Further proof that the secret to success is complaining. Tom Joyner, host of a popular, nationally syndicated morning radio show with a predominantly black audience, and Tavis Smiley, a host on the cable network Black Entertainment Television, recently took aim at computer superstore CompUSA. The two charged that CompUSA -- get this -- didn't spend enough money advertising to blacks (perhaps on BET and Joyner's show?). Over the course of 10 weeks Joyner and Smiley used their shows to hammer at CompUSA, calling the company's top executive James Halpin "ebonically challenged" and complaining that CompUSA had an all-white executive board -- it didn't.

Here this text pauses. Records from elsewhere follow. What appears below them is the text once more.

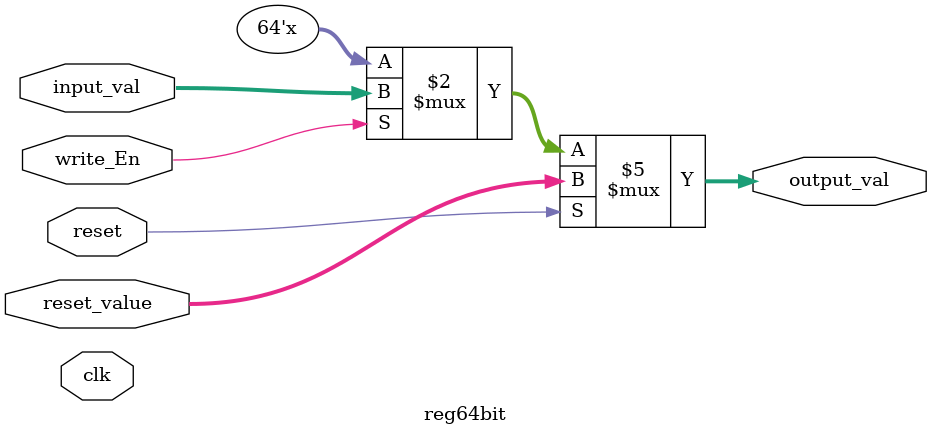
<source format=v>

module bubble_reg64bit (clk,input_val,output_val,En,reset,reset_value);

input clk,reset,En;
input [63:0] input_val,reset_value;
output reg [63:0] output_val;

always@(*)
begin
  if(reset) output_val<=reset_value;
  else if(En) output_val<=input_val;
end

endmodule


// Using the above in the below, do procces the respective action
module pipeline_reg64 (clk,input_val,output_val,stall,bubble,bubble_val);

input clk,stall,bubble;
input [63:0] input_val,bubble_val;
output [63:0] output_val;

bubble_reg64bit uut4(clk,input_val,output_val,~stall,bubble,bubble_val);

endmodule


// This is used in writing the data memory
module reg64bit (clk,input_val,output_val,write_En,reset,reset_value);

input clk,reset,write_En;
input [63:0] input_val,reset_value;
output reg [63:0] output_val;

always@(*)
begin
  if(reset) output_val<=reset_value;
  else if(write_En) output_val<=input_val;
end
endmodule
</source>
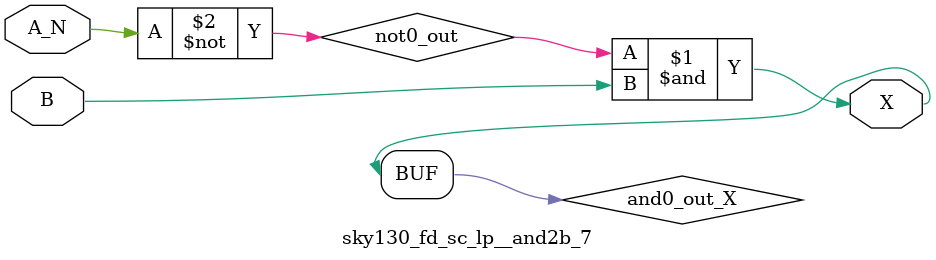
<source format=v>
module sky130_fd_sc_lp__and2b_7 (
    X  ,
    A_N,
    B
);
    output X  ;
    input  A_N;
    input  B  ;
    wire not0_out  ;
    wire and0_out_X;
    not not0 (not0_out  , A_N            );
    and and0 (and0_out_X, not0_out, B    );
    buf buf0 (X         , and0_out_X     );
endmodule
</source>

After weeks of public pounding, Halpin the other day did what any corporate honcho would do these days -- he groveled for two hours with Joyner and Smiley in the law offices of Dallas mayor Ron Kirk. Halpin then went on the Tom Joyner Morning Show, said that CompUSA had unwittingly discriminated against blacks, and then promised to hire a black ad agency. But that's not all. Though no one alleged that consumers had been discriminated against on the basis of race, CompUSA agreed to start discriminating: Black customers who had written to Joyner and Smiley will now receive a 10 percent discount on their next purchase (isn't differential price based on race illegal?). At the end of Halpin's radio appearance, Joyner told his listeners, "CompUSA is a good company now."